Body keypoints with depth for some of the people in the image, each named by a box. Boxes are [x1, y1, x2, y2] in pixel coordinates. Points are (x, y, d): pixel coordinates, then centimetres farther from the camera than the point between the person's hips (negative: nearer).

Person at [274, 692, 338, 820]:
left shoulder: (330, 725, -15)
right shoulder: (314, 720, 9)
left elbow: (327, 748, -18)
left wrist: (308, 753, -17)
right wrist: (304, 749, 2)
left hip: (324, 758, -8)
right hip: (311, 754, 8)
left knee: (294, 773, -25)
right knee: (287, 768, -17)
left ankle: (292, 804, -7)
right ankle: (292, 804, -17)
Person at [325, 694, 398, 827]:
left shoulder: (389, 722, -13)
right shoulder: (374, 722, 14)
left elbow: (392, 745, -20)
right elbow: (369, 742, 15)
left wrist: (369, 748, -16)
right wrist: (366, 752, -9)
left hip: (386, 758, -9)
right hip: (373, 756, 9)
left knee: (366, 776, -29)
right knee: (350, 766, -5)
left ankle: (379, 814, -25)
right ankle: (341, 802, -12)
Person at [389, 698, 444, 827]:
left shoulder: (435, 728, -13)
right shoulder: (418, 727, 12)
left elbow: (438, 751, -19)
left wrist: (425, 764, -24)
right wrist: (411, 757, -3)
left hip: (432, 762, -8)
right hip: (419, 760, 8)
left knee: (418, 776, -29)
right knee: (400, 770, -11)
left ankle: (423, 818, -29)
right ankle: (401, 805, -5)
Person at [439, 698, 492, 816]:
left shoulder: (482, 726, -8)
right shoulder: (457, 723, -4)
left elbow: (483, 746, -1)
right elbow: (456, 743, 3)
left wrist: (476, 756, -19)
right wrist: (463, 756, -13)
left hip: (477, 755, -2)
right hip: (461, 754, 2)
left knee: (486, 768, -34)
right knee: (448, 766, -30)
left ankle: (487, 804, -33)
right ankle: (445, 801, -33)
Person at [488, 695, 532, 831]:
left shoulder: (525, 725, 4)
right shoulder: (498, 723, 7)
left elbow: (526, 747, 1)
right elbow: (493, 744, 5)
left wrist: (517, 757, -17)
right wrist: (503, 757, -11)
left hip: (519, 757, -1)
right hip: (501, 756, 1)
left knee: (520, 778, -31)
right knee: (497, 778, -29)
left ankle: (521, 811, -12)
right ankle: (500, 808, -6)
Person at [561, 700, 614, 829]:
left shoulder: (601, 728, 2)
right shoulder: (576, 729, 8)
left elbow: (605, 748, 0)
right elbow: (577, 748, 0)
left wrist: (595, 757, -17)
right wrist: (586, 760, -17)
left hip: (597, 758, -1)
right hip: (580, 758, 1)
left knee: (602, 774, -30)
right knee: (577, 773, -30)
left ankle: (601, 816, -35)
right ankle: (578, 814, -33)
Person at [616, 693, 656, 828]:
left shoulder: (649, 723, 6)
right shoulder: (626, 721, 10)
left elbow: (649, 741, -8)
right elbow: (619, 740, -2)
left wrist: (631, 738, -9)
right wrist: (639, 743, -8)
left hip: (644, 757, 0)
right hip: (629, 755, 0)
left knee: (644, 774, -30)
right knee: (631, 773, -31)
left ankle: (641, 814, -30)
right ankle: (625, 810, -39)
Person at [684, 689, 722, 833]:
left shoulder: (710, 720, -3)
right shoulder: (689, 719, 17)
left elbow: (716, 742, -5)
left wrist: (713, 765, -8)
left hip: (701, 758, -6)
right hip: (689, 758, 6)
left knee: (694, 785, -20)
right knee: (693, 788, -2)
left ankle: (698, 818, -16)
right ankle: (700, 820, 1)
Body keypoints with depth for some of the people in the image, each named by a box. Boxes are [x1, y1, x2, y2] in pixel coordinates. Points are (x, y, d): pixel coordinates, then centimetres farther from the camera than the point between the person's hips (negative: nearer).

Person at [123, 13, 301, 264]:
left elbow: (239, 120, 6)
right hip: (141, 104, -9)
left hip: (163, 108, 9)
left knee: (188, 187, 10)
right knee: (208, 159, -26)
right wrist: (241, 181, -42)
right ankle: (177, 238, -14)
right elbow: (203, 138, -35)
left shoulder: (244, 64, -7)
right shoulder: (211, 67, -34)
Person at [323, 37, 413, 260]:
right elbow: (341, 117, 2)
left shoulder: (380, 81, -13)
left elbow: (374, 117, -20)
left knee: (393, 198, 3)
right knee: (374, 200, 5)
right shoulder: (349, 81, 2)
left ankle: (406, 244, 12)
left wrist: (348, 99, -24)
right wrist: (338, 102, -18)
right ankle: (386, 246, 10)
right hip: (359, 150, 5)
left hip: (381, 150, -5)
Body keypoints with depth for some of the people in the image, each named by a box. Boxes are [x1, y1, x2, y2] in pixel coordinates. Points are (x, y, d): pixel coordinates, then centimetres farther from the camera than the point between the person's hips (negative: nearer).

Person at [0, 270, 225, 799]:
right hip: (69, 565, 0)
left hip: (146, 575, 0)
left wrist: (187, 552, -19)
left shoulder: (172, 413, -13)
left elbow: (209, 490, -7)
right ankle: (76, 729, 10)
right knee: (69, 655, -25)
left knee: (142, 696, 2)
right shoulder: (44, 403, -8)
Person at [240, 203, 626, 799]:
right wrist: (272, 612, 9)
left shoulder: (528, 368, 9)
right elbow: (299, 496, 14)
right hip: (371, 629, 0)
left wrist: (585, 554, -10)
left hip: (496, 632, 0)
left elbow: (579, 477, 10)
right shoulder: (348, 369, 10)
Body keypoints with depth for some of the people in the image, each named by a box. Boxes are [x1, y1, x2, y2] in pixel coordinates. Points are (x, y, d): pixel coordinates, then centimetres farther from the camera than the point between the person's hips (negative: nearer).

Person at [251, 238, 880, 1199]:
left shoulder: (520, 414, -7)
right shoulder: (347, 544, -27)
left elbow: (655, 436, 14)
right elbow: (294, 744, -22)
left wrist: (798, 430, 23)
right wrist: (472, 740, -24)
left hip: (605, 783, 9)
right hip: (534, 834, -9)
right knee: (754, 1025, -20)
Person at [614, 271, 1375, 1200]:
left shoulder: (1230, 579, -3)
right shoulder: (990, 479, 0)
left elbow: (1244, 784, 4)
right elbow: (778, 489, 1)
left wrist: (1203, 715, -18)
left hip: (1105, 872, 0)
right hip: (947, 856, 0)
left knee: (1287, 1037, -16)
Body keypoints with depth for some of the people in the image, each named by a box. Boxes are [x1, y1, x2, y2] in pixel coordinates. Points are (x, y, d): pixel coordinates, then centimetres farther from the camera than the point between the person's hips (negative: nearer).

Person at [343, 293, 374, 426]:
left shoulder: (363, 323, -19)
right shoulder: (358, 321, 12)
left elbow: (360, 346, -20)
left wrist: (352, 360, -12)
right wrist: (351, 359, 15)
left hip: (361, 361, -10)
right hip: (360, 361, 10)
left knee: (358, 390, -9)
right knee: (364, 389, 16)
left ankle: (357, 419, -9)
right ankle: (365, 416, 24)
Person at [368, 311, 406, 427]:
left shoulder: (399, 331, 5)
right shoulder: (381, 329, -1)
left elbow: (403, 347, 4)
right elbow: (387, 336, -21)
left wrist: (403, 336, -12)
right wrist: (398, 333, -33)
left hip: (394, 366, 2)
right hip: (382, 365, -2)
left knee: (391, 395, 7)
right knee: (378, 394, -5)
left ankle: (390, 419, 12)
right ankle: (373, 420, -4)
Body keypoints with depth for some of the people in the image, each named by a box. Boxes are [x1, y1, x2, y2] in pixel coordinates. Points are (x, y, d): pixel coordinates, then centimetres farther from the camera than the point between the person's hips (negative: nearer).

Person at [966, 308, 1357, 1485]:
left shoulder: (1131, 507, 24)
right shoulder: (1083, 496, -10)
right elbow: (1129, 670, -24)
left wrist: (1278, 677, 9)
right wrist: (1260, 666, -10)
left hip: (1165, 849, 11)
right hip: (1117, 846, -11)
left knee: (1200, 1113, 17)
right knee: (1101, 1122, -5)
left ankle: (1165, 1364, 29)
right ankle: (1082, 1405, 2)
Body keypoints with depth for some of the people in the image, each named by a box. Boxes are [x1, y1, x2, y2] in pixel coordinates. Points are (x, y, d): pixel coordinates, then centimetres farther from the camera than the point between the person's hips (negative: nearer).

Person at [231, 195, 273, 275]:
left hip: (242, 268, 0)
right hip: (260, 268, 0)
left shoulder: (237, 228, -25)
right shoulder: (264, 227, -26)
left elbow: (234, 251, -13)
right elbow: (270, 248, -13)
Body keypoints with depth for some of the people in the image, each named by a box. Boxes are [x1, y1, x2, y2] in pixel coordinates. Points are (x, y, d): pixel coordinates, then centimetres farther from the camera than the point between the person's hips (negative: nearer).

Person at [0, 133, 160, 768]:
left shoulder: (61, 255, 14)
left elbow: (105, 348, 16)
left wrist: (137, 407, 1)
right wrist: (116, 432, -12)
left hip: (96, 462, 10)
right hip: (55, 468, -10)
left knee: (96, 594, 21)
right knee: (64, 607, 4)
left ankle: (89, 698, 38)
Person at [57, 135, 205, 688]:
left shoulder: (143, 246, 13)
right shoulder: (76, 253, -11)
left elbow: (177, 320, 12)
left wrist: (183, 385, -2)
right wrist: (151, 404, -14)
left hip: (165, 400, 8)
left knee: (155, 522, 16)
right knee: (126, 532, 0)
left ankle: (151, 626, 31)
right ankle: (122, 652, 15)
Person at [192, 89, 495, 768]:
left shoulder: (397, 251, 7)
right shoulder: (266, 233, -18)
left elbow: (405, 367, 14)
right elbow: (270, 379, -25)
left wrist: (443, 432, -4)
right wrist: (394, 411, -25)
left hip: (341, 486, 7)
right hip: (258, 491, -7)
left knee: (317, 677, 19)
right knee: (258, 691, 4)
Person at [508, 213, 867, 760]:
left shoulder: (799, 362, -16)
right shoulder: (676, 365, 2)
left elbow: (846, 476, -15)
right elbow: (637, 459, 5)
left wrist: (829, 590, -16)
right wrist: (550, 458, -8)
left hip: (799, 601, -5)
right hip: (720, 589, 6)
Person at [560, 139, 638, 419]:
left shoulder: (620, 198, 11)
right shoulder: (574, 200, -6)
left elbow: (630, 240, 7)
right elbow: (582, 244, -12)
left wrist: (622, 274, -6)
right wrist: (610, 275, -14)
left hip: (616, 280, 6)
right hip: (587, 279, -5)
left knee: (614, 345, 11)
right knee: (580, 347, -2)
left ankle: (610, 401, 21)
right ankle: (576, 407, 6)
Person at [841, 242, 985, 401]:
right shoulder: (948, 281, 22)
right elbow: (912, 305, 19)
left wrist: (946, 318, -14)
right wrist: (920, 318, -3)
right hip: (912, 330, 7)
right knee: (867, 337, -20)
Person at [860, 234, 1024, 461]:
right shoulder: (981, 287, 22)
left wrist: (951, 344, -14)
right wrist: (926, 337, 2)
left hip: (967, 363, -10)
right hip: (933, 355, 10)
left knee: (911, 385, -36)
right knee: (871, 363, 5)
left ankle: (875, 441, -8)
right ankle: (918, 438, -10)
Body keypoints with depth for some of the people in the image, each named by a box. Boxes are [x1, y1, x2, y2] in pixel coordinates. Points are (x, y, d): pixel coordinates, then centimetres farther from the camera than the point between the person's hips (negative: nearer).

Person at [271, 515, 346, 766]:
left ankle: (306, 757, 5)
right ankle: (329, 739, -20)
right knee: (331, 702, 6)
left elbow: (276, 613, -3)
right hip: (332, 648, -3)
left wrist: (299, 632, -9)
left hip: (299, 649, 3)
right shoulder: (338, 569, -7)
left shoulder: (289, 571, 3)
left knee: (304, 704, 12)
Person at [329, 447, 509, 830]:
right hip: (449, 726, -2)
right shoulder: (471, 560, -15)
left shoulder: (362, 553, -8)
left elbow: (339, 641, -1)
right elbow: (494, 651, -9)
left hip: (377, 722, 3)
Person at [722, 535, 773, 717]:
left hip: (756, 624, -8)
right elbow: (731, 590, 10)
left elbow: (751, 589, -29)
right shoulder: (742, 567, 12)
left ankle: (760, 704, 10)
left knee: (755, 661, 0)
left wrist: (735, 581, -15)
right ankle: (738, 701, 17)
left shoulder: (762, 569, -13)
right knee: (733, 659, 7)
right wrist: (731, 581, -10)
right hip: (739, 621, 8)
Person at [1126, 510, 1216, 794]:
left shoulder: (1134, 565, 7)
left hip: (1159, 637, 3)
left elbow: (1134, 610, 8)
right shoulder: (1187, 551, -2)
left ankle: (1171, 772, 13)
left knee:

Task
Render the rows as a JSON list of strings with one string per line, beginning at the first line of the rows and stopping after the line that contains "right shoulder: (314, 720, 9)". Leave out blank lines.

Response to this task
[
  "Body keypoints with depth for some of the people in the image, each named by a box. Boxes are [x1, y1, x2, y2] in pixel coordinates. Points are (x, y, d): pixel coordinates, then centimetres farther from the camera than the point between the person's hips (negative: nearer).",
  "Person at [274, 692, 338, 820]:",
  "left shoulder: (330, 725, -15)",
  "right shoulder: (314, 720, 9)"
]